There are two types of OAm: the monobloc type device and the bibloc-apnea splint type. In Japan, the monobloc type is widely used and the upper and lower parts of the device are fixed with resin. Therefore, the initial position of the device is important. Many dentists set mandibular protrusion at 70% at the beginning of treatment; however, whether this position is the best is unclear. This review revealed that 75% protrusion was effective for severe OSA and 50% protrusion was effective for moderate OSA. It is thought that 50% protrusion in severe cases does not ensure a sufficiently open airway. Improvements in sleep stage 3, ESS, and SI were observed with 75% protrusion compared with 50% protrusion. OAm have better effects when a larger forward protrusion is used. An increased protrusion ensures that a wide airway is opened, thereby ameliorating drowsiness. OAm causes the lower jaw enclosure to widen, and thus, the size of the airway is increased [10]. A larger mandibular protrusion results in a larger airway opening [11]. To answer the question of why people with high OSA severity have larger forward mandibular movement, the following observations were drawn. People with high OSA severity had a BMI average value above 30 (BMI: mild OSA, 50% protrusion = 27.6 ± 3.3, mild OSA, 75% protrusion = 27.6 ± 3.0; mild to moderate OSA, 50% protrusion = 27.4 (26.4–28.4), mild to moderate OSA, 75% protrusion = 27.9 (26.6–29.3); severe OSA, 50% protrusion = 30.5 ± 1.4, severe OSA, 75% protrusion = 30.2 ± 1.2). We observed that obese patients had tongue hypertrophy, subsidence of the tongue base, and pharynx constriction [12]. Therefore, the airway can be expanded if it is further advanced. For patients with high OSA severity and high BMI, it is better for improvement of AHI to advance the mandibular more than 70%.
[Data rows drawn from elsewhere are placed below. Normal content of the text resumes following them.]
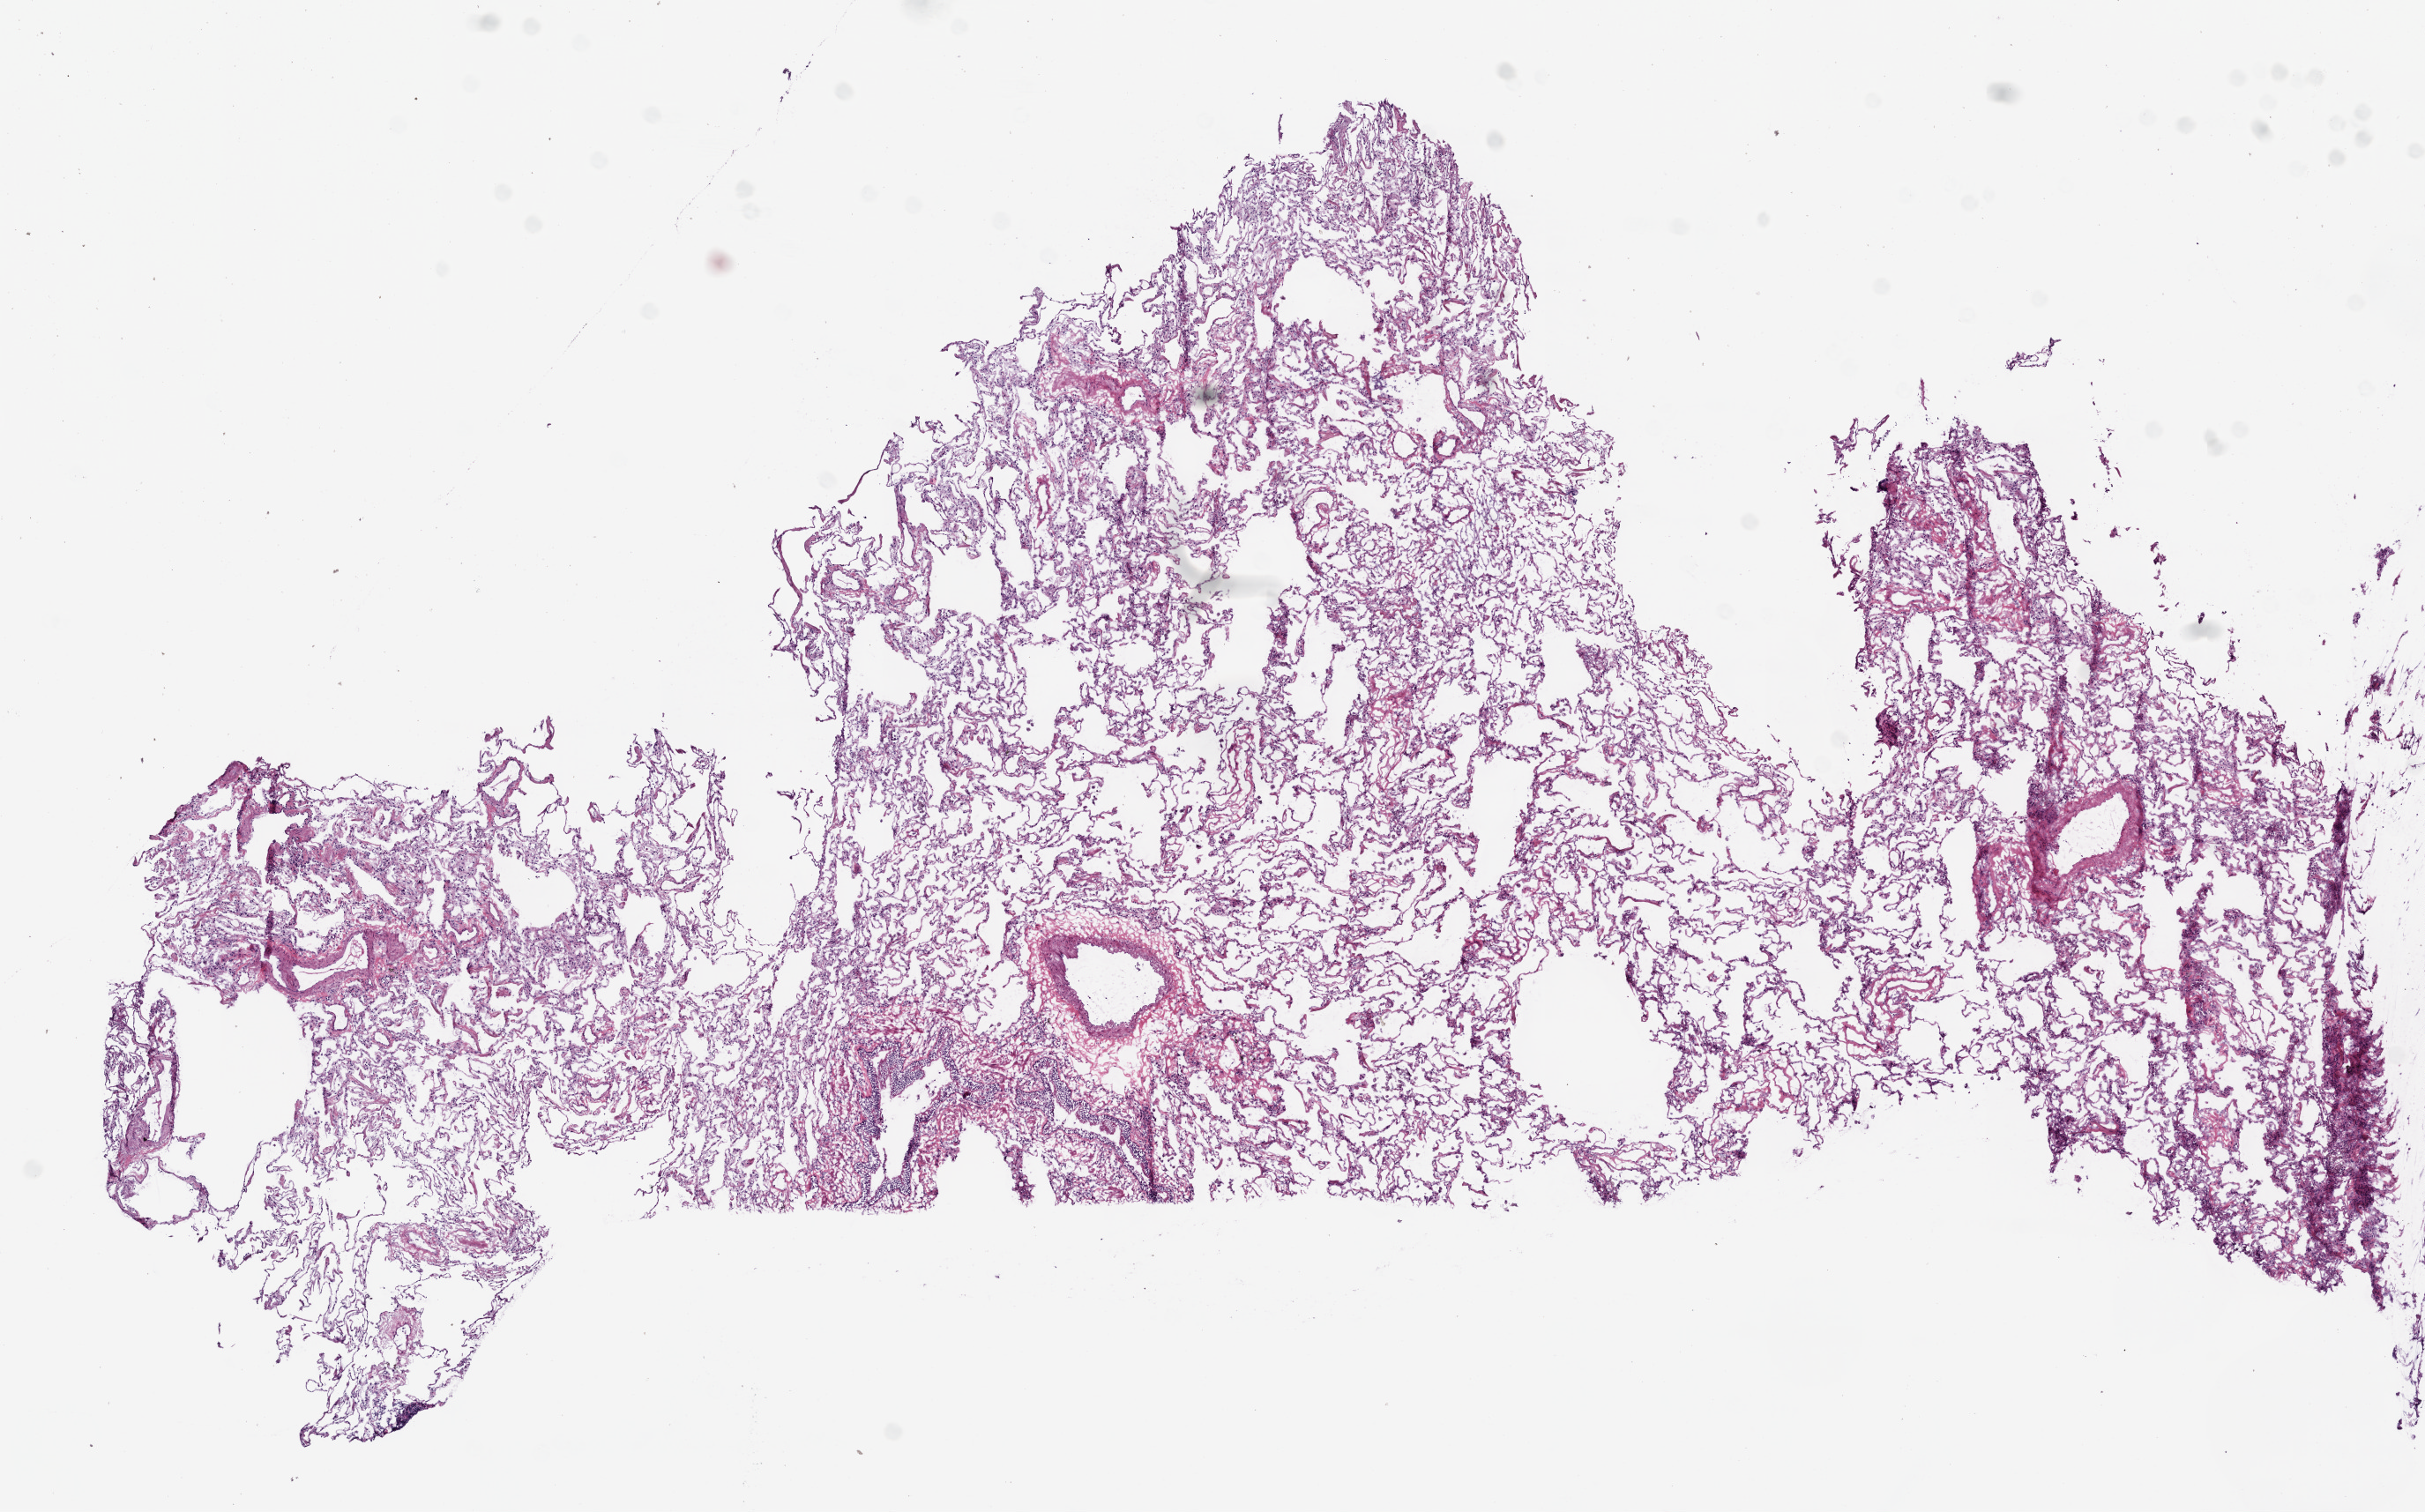
Whole-slide histology image, Hematoxylin and eosin (H&E) stained — whole scanned area (about 11.0 x 6.9 mm) shown as a low-resolution overview. Frozen section from the bottom of the tissue portion. Lung, solid tissue normal (non-tumour tissue) sample. Patient: female, age at initial diagnosis 73 years.
This section: solid tissue normal sample (biorepository sample class). Patient diagnosis: Squamous cell carcinoma, NOS (overlapping lesion of lung).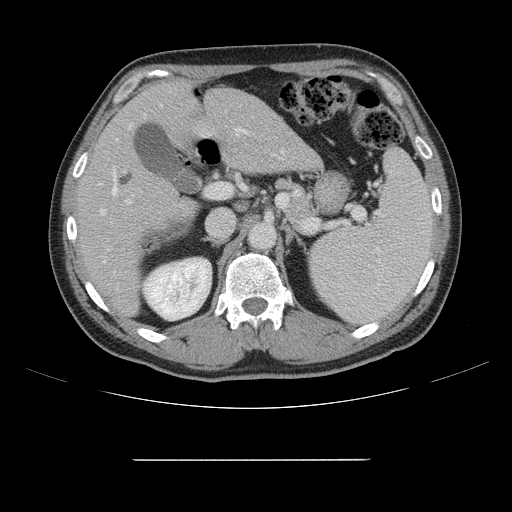
Contrast-enhanced abdominal CT, one axial slice. Slice 91 of 164 in the series (ordered by position). 120 kVp. Intravenous contrast given. Soft-tissue window (W 400 / L 40 HU). 2.5 mm slice thickness. 512 × 512 image matrix, field of view 404 × 404 mm. From the clinical record (not read from this slice): patient: male, age 58 years at operation; diagnosis: colorectal cancer liver metastases, imaged before liver resection; multiple liver metastases: yes; largest metastasis: 1 cm; disease in both lobes: no.
Annotated regions visible in this slice (outlined manually by an expert reader):
- hepatic veins: bounding box <100,149,284,263> (left, top, right, bottom; pixels)
- liver: <79,81,318,315>
- planned liver remnant (the part of the liver to remain after resection): <79,81,231,315>
- portal vein (with intrahepatic branches): <126,114,249,204>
However, side effects such as temporomandibular disorder and discomfort may be increased. Adverse effects of OAm, such as long-term use, tooth movement, short-term temporomandibular joint, and muscle pain, have also been reported, but only a few studies seem to compare the amount of forward movement [13]. Less than 75% protrusion of the mandible is a side effect; however, as this is observed in a very small number of cases, the validity of this side effect is difficult to determine. In a clinical setting, it is common to have pain when protrusion extends to the front of the temporomandibular joint. In the present study, the comparison between the two papers was also relatively small, and the side effects due to transfer as well as the limited number of side effects should be considered in the future. Further, in some patients, even 50% protrusion in mild cases may not be sufficient; hence, it is also necessary to combine other methods to decide the most effective mandibular protrusions. Examinations such as the snoring sound test, airway evaluation using an endoscope, and cephalogram analysis can assess the presence or absence of airway dilation according to forward orientation and detect abnormalities of skeletal and soft tissues [14,15]. However, it needs to be understood that an improvement in AHI does not guarantee good OAs. A long-term study of mandibular advancement devices should examine the various potential side effects. This systematic review has some limitations. The findings are limited by the number of studies included, the relatively small number of patients studied, the period of the study and methodological weaknesses (such as blinding of participants), BMI differences, and incomplete data acquisition. Moreover, the trials were mixed parallel and crossover. It is necessary to correct the design of the trials, increase the number of patients, and have a long-term view of the possible side effects.

5. Conclusions

Through this review, we recommend that for patients with severe OSA, it is beneficial to begin with a mandibular protrusion of approximately 70%, and in cases of mild to moderate OSA, begin with that of approximately 50%. Further, well-designed, larger trials are required to determine the long-term benefit for patients. Specifically, investigation of adherence and side effects of long-term follow-up are needed.